Die Pille danach taucht wohl aus gutem Grund nicht im Koalitionsvertrag zwischen SPD und Union auf: Man ist sich uneinig. Die SPD will, dass das Verhütungsmittel auch ohne Rezept in der Apotheke zu kaufen ist. Karl Lauterbach, SPD-Gesundheitspolitiker und Talkshow-Dauergast mit Fliege, warf Gröhe nach dessen Interview „Bevormundung von Frauen“ vor. Die Opposition ist gleicher Meinung.

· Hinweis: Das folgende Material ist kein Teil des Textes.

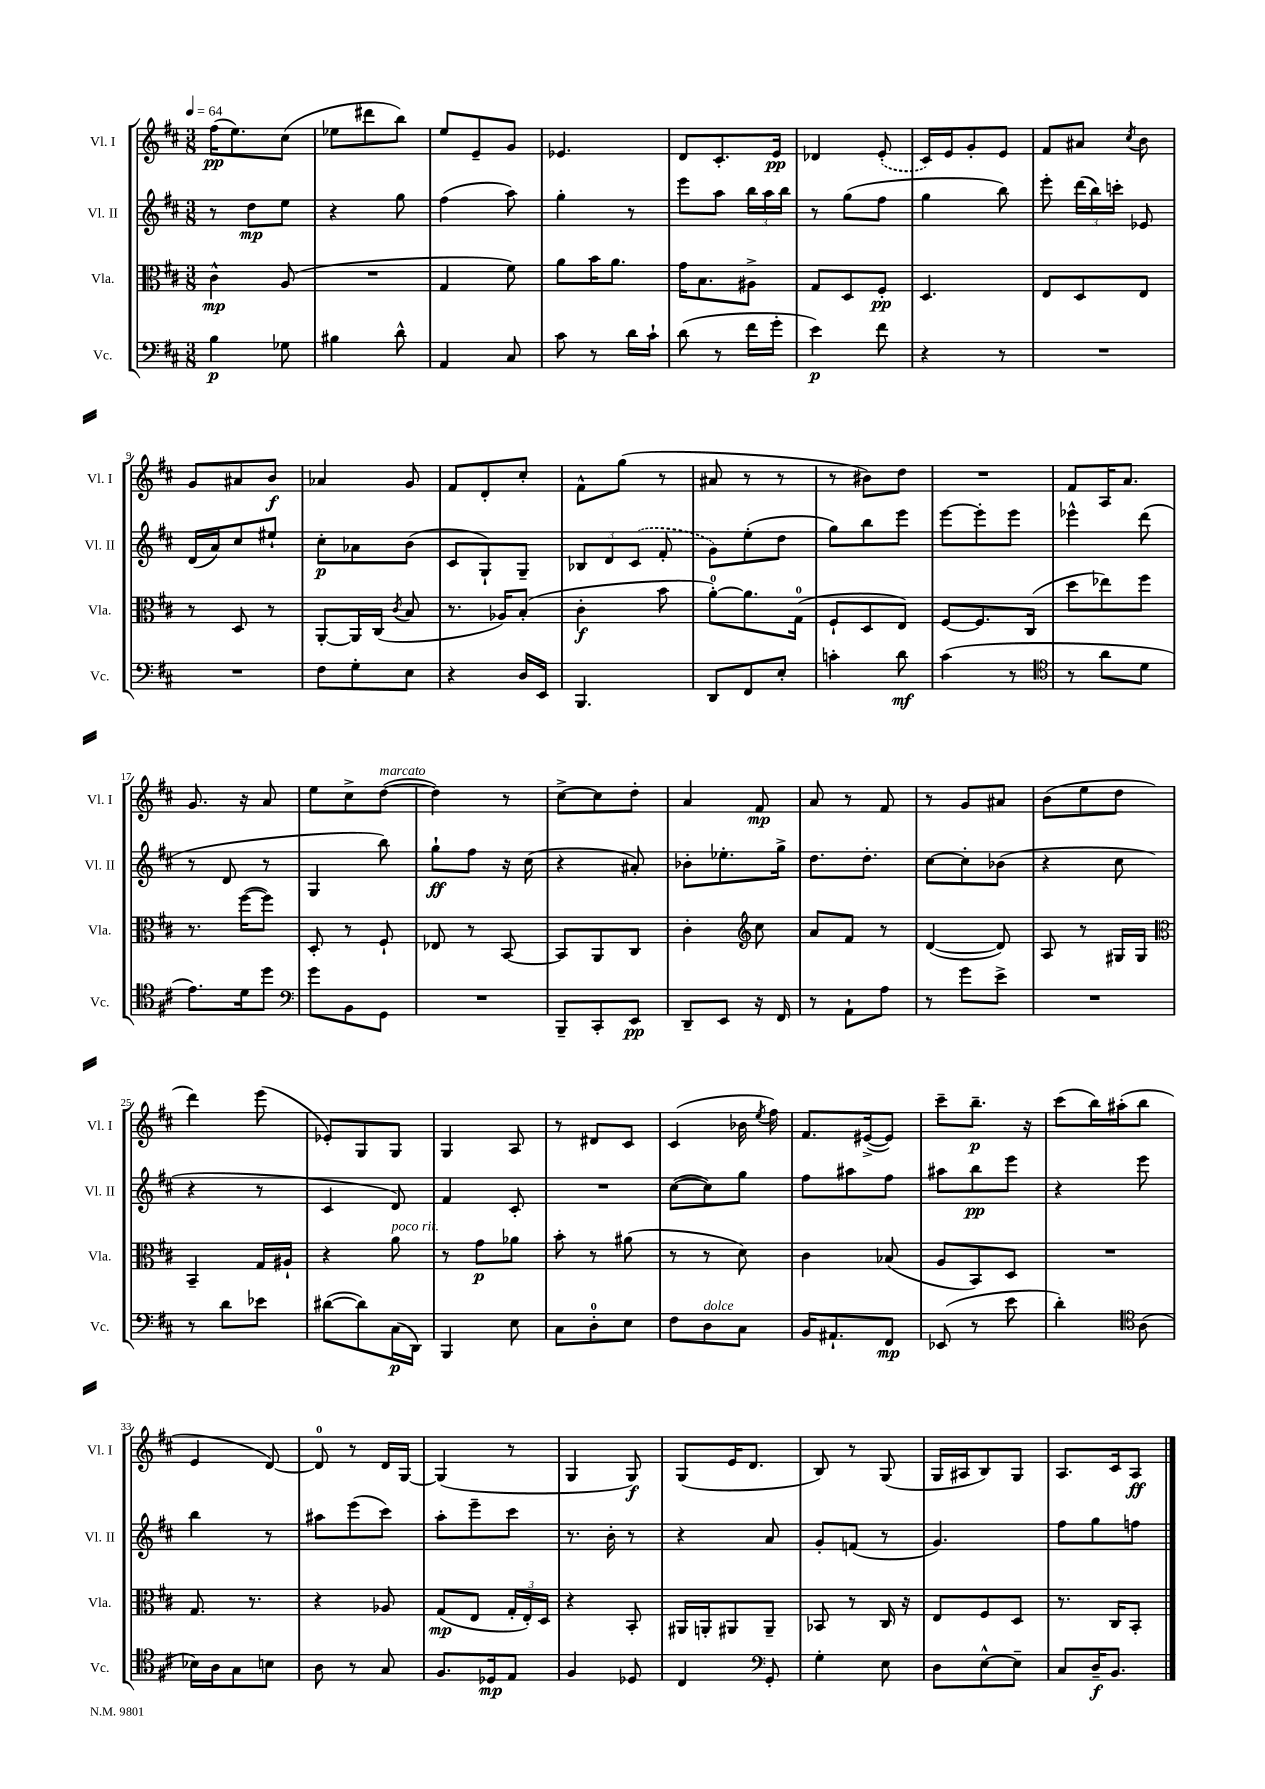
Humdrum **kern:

**kern	**kern	**kern	**kern
*staff4	*staff3	*staff2	*staff1
*clefF4	*clefC3	*clefG2	*clefG2
*k[f#c#]	*k[f#c#]	*k[f#c#]	*k[f#c#]
*M3/8	*M3/8	*M3/8	*M3/8
*MM64	*MM64	*MM64	*MM64
4B\	4c#^^\	8r	(16ff#\LK
.	.	.	8.ee\)
.	.	8dd\L	.
8G-\	(8A/	8ee\J	(8cc#\J
=	=	=	=
4B#\	4.r	4r	8ee-\L
.	.	.	8ddd#\
8d^^\	.	8gg\	8bb\J)
=	=	=	=
4AA/	4G/	(4ff#\	8ee/L
.	.	.	8e~/
8C#/	8f#\)	8aa\)	8g/J
=	=	=	=
8c#\	8a\L	4gg'\	4.e-/
8r	16b\K	.	.
.	8.a\J	.	.
16d\LL	.	8r	.
16c#`\JJ	.	.	.
=	=	=	=
(8d\	16g\LK	8eee\L	8d/L
.	8.B\	.	.
8r	.	8aa\J	8.c#'/
16f#\LL	8A#^\J	24bb\LL	.
.	.	24aa\	.
16g'\JJ	.	.	16e/Jk
.	.	24bb\JJ	.
=	=	=	=
4e\)	8G/L	8r	4d-/
.	8D/	(8gg\L	.
8f#\	8F#'/J	8ff#\J	(8e'/
=	=	=	=
4r	4.D/	4gg\	16c#/LL)
.	.	.	16e/J
.	.	.	8g'/
8r	.	8bb\)	8e/J
=	=	=	=
4.r	8E/L	8eee'\	8f#/L
.	8D/	(24ddd\LL	8a#/J
.	.	24bb\)	.
.	.	24ccc'\JJ	.
.	.	.	8qcc#/
.	8E/J	8e-/	8b\
=	=	=	=
4.r	8r	(16d/LL	8g/L
.	.	16a/J)	.
.	8D/	8cc#/	8a#/
.	8r	8ee#`/J	8b/J
=	=	=	=
8F#\L	[8AA'/L	8cc#'\L	4a-/
8G'\	16AA/]L	8a-\	.
.	(16C#/JJ	.	.
.	8qc#/	.	.
8E\J	8B/	(8b\J	8g/
=	=	=	=
4r	8.r	8c#/L	8f#/L
.	.	8G`/)	8d'/
.	16A-/LK)	.	.
16D/LL	(8B'/J	8G~/J	8cc#'/J
16EE/JJ	.	.	.
=	=	=	=
4.BBB/	4c#'\	12B-/L	8f#^^\L
.	.	12d/	.
.	.	.	(8gg\J
.	.	(12c#/J	.
.	8b\	8f#'/	8r
=	=	=	=
8DD/L	[8a'\L)	8g\L)	8a#/
8FF#/	8.a\]	(8ee'\	8r
8E'/J	.	8dd\J	8r
.	(16G\Jk	.	.
=	=	=	=
4c'\	8F#`/L	8gg\L)	8r
.	8D/	8bb\	8b#\L)
8d\	8E/J)	8eee\J	8dd\J
=	=	=	=
(4c#\	[8F#/L	[8eee\L	4.r
.	8.F#/]	8eee'\]	.
8r	.	8eee\J	.
.	(16C#/Jk	.	.
=	=	=	=
*clefC4	*	*	*
8r	8dd\L	4eee-^^\	8f#/L
8a\L	8ee-\)	.	16A/K
.	.	.	8.a/J
8d\J	8ff#\J	(8ddd\	.
=	=	=	=
8.e\L)	8.r	8r	8.g/
.	.	8d/	.
16d\k	([16ff#\LK	.	16r
8dd\J	8ff#\]J)	8r	8a/
=	=	=	=
*clefF4	*	*	*
8g\L	8D'/	4G/	8ee\L
8BB\	8r	.	8cc#^\
8GG\J	8F#`/	8bb\)	([8dd\J
=	=	=	=
4.r	8E-/	8gg`\L	4dd\])
.	8r	8ff#\J	.
.	[8BB/	16r	8r
.	.	(16cc#\	.
=	=	=	=
8BBB~/L	8BB/]L	4r	[8cc#^\L
8CC#'/	8AA/	.	8cc#\]
8EE/J	8C#/J	8a#'/)	8dd'\J
=	=	=	=
8DD~/L	4c#'\	8b-'\L	4a/
8EE/J	.	8.ee-'\	.
*	*clefG2	*	*
16r	8cc#\	.	8f#/
16FF#/	.	16gg^\Jk	.
=	=	=	=
8r	8a/L	8.dd\L	8a/
8AA`\L	8f#/J	.	8r
.	.	8.dd'\J	.
8A\J	8r	.	8f#/
=	=	=	=
8r	([4d/	[8cc#\L	8r
8g\L	.	8cc#'\]	8g/L
8e^\J	8d/])	(8b-\J	8a#/J
=	=	=	=
4.r	8A/	4r	(8b\L
.	8r	.	8ee\
.	16G#/LL	8cc#\	8dd\J
.	16G#/JJ	.	.
=	=	=	=
*	*clefC3	*	*
8r	4BB~/	4r	4ddd\)
8d\L	.	.	.
8e-\J	16G/LL	8r	(8eee\
.	16A#`/JJ	.	.
=	=	=	=
([8d#\L	4r	4c#/	8e-'/L)
8d#\])	.	.	8G/
(16C#\L	8a\	8d/)	8G/J
16DD\JJ)	.	.	.
=	=	=	=
4BBB/	8r	4f#/	4G/
.	8g\L	.	.
8E\	8a-\J	8c#'/	8A/
=	=	=	=
8C#\L	8b'\	4.r	8r
8D'\	8r	.	8d#/L
8E\J	(8a#\	.	8c#/J
=	=	=	=
8F#\L	8r	([8cc#\L	(4c#/
8D\	8r	8cc#\])	.
8C#\J	8d\)	8gg\J	16b-\
.	.	.	8qee/
.	.	.	16ff#\)
=	=	=	=
16BB/LK	4c#\	8ff#\L	8.f#/L
8.AA#`/	.	.	.
.	.	8aa#\	.
.	.	.	([16e#^/k
8FF#/J	(8B-/	8ff#\J	8e#/]J)
=	=	=	=
(8EE-/	8A/L	8aa#\L	8ccc#~\L
8r	8BB/)	8bb\	8.bb~\J
8e\	8D/J	8eee\J	.
.	.	.	16r
=	=	=	=
4d'\)	4.r	4r	(8ccc#\L
.	.	.	16bb\L)
.	.	.	(16aa#'\J
*clefC4	*	*	*
(8A\	.	8eee\	8bb\J
=	=	=	=
16B-\LL)	8.G/	4bb\	4e/
16A\J	.	.	.
8G\	.	.	.
.	8.r	.	.
8B\J	.	8r	[8d/)
=	=	=	=
8A\	4r	8aa#\L	8d/]
8r	.	(8eee\	8r
8G/	8A-/	8ccc#\J)	16d/LL
.	.	.	[16G/JJ
=	=	=	=
8.F#/L	(8G/L	8aa'\L	(4G/]
.	8E/J	8eee~\	.
16D-/k	.	.	.
8E/J	24G'/LL	8ccc#\J	8r
.	24E'/)	.	.
.	24D/JJ	.	.
=	=	=	=
4F#/	4r	8.r	4G/
.	.	16b'\	.
8D-/	8BB'/	8r	8G/)
=	=	=	=
4C#/	16AA#/LL	4r	(8G/L
.	16AA'/J	.	.
.	8AA#/	.	16e/K
.	.	.	8.d/J
*clefF4	*	*	*
8GG'/	8AA#~/J	8a/	.
=	=	=	=
4G'\	8BB-/	8g'/L	8B/)
.	8r	(8f/J	8r
8E\	16C#/	8r	(8G/
.	16r	.	.
=	=	=	=
8D\L	8E/L	4.g/)	16G/LL
.	.	.	16A#/J
[8E^^\	8F#/	.	8B/)
8E~\]J	8D/J	.	8G/J
=	=	=	=
8C#/L	8.r	8ff#\L	8.A/L
16D~/K	.	8gg\	.
8.BB/J	16C#/LK	.	16c#/k
.	8BB'/J	8ff\J	8A/J
==	==	==	==
*-	*-	*-	*-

6. Die Position der deutschen Ärzte


Der Fachverband der Gynäkologen und die Bundesärztekammer warnen: Sie halten die Einnahme die Pille danach für nicht ganz ungefährlich. Das Präparat bedeute einen gravierenden Eingriff in den Hormonhaushalt, ähnlich wie bei Gröhe ist von gravierenden Nebenwirkungen die Rede. (Hier eine Stellungnahme des Berufsverbands der Frauenärzte und der Deutschen Gesellschaft für Gynäkologie als PDF)

7. #wiesmarties


Auf Twitter versammeln sich die Gegner der Union unter dem Hashtag #wiesmarties. Er bezieht sich auf ein Zitat des  CDU-Gesundheitspolitikers Jens Spahn. Er befürwortet die Rezeptpflicht und begründete sie mal mit dem Satz, dass solche Pillen nun mal keine Smarties seien.

8. Die Petition


Als Reaktion auf Gröhes Interview stellte Stefanie Lohaus eine Petition auf change.org ein und forderte Gröhe auf, seine Haltung zu überdenken und die Rezeptpflicht für die Pille danach aufzuheben. Sie ist Gründerin und Chefredakteurin des Missy Magazins. In der Petition, die innerhalb von zwei Tagen fast 20.000 Unterstützer fand, heißt es: „In Deutschland wird auf dem Rücken der Frauen eine moralische Debatte geführt, keine medizinische. Dies ist im Jahr 2014 nicht hinnehmbar.“

9. Die moralische Frage


Eigentlich ist ja längst klar: Die Debatte ist keine Abtreibungsdebatte. Das hat die katholische Kirche bereits eingesehen, und auch Gröhe betonte, es gehe nicht darum, vermeintlichen Sittenverfall zu bekämpfen. Aber auch Verhütung ist ja im Katholizismus noch immer ein Problem. Besonders deutlich wurde das im Dezember, als eine junge Frau in zwei katholischen Kliniken abgewiesen wurde, als sie nach einer Vergewaltigung ein Rezept für die Pille danach wollte. Nach heftiger Kritik meldete sich Kardinal Meisner zu Wort. Er gilt als ziemlich konservativer Kirchenvertreter, sagte aber jetzt, er halte die Pille danach für Vergewaltigungsopfer für vertretbar.  

10. Umwege


Wo eine Pille ist, ist auch ein Weg. Der führt zum Beispiel nach Österreich oder andere Nachbarländer, in denen die Pille danach leichter zugänglich ist. Und, logisch, auch das Internet hat eine Umleitung parat. Die Online-Praxis "DrEd" hat ihren Sitz in Großbritannien. Dort ist es Ärzten erlaubt, Rezepte auszustellen, ohne dass sie den Patienten in ihrer Praxis empfangen haben. Seit einer Weile verschickt der Web-Doktor für 25 Euro also auch Rezepte für die Pille danach. Wer sie braucht, füllt einen Online-Fragebogen aus und kann die Pille dann in einer von deutschlandweit 750 Apotheken abholen, die mit DrEd einen Vertrag geschlossen haben. Dieses Verfahren finden weder Unions- noch SPD-Politiker gut.